The creative team dove deep into Bowie’s archive, with support from the artist’s estate, to uncover materials that reflected his connection to New York. Large-format, never-before-seen photographs from legendary collaborators Mick Rock and Masayoshi Sukita lined the walls. The infamous “David Bowery” street sign — a spontaneous fan tribute graffitied during a 2016 snowstorm — was recreated and suspended from the rafters.
When research revealed that Bowie had originally envisioned Ziggy Stardust as a story set in Greenwich Village, Spotify commissioned George Underwood, Bowie’s schoolfriend and long-time illustrator, to create a new artwork imagining Ziggy wandering through a fantastical version of that neighborhood.

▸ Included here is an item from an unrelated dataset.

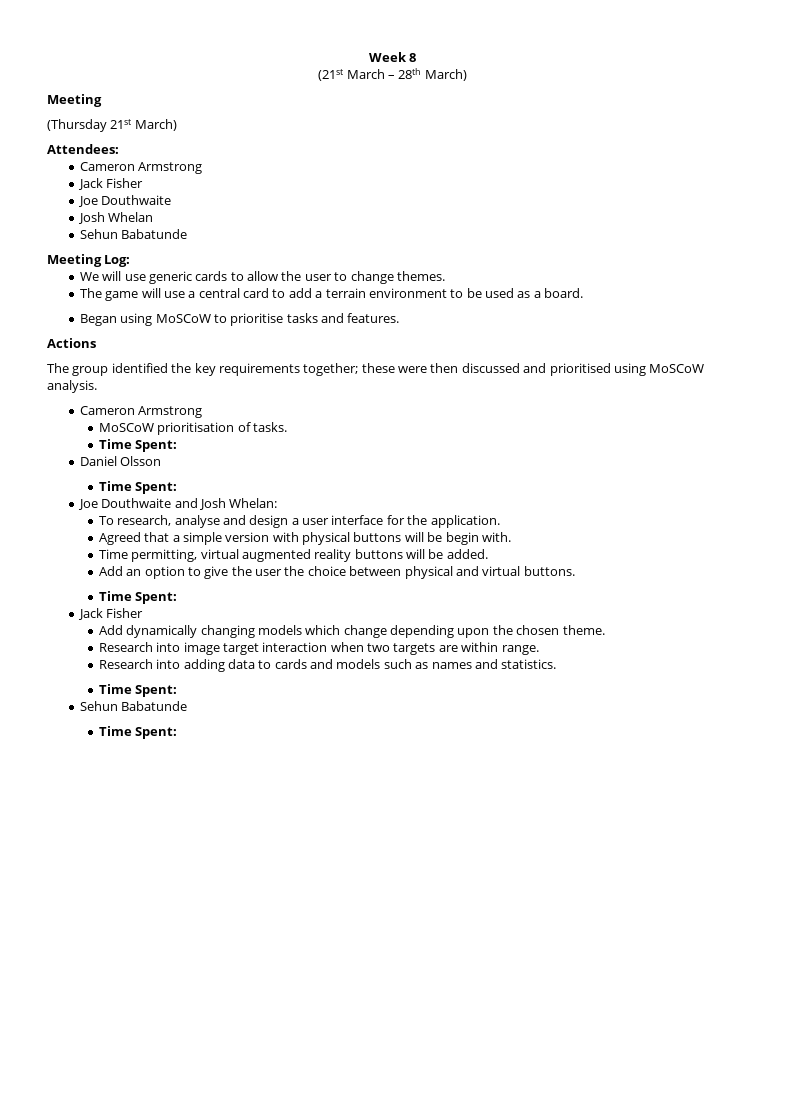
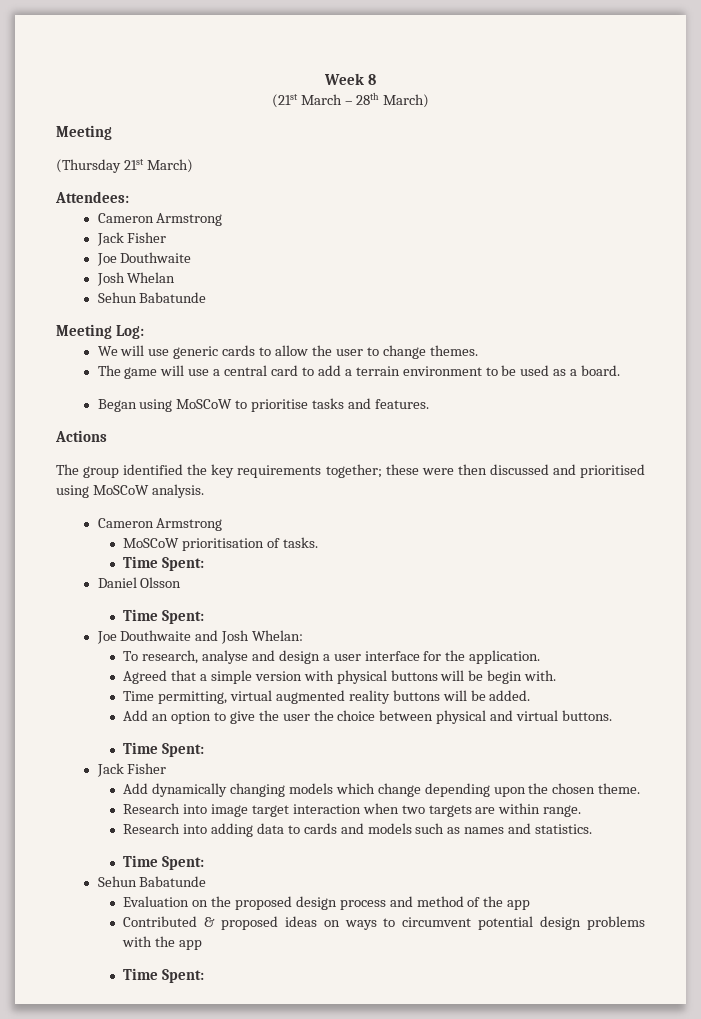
(188, 706) none -> [123,896,531,910] [123,916,646,930] [122,936,202,950] // Evaluation on the proposed design process and method of the app // Contributed & proposed ideas on ways to circumvent potential design problems with the app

Every detail was considered. Museum-style description cards accompanied each piece, featuring Bowie’s own quotes about New York’s influence on his work. Spotify Codes printed alongside the displays allowed commuters to scan and instantly listen to the relevant tracks. Even the turnstiles, pillars, and stairs were wrapped in designs that extended the exhibition’s aesthetic, turning the daily commute into a multisensory encounter with Bowie’s universe.
Perhaps the most talked-about feature of the campaign was the limited-edition set of five metro cards produced in collaboration with the New York Transit Authority — a rare approval. Each card represented one of Bowie’s iconic personas, from Ziggy Stardust to the Thin White Duke. Dubbed “Tickets to Mars,” the cards also doubled as entry tickets to the Brooklyn Museum exhibition. Fans queued for hours to get them, and complete sets quickly appeared on eBay for over $200.
The campaign launched in April 2018 with social media support and quickly went viral. Spotify estimated it generated $31 million worth of earned media and reached 57 million people on Instagram and Twitter within the first week. Streams of Bowie’s music on Spotify rose by 28% in New York alone, and the David Bowie Is exhibition itself drew over two million visitors.
The creative world also took notice. The project, titled David Bowie Is Here, earned five D&AD Pencils, including two prestigious Yellow Pencils for Free Format Poster Advertising and Interactive Sites Poster Advertising — placing Spotify among the top ten clients at that year’s awards.
What made this campaign stand out wasn’t just its scale, but its sincerity. Rather than relying on flashy slogans, Spotify built an experience rooted in storytelling, emotion, and cultural relevance. By reimagining an everyday public space as a place of reflection and discovery, it offered New Yorkers a chance to reconnect with Bowie’s spirit where he once walked.
As Spotify put it, “At a moment when the world was pausing to appreciate David Bowie, we provided an opportunity to uncover a portal into the genius that moves through the heart of their city every day.”